WHAT YOU HAVE TO DO » This exercise asks for every record to be output again exactly.

LISTED RECORDS »
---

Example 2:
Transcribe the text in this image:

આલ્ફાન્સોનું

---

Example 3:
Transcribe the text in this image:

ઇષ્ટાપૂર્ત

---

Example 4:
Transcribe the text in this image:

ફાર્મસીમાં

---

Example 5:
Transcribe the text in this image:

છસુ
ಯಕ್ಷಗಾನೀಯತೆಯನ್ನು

SOLUTION »
---

Example 2:
Transcribe the text in this image:

આલ્ફાન્સોનું

---

Example 3:
Transcribe the text in this image:

ઇષ્ટાપૂર્ત

---

Example 4:
Transcribe the text in this image:

ફાર્મસીમાં

---

Example 5:
Transcribe the text in this image:

છસુ
ಯಕ್ಷಗಾನೀಯತೆಯನ್ನು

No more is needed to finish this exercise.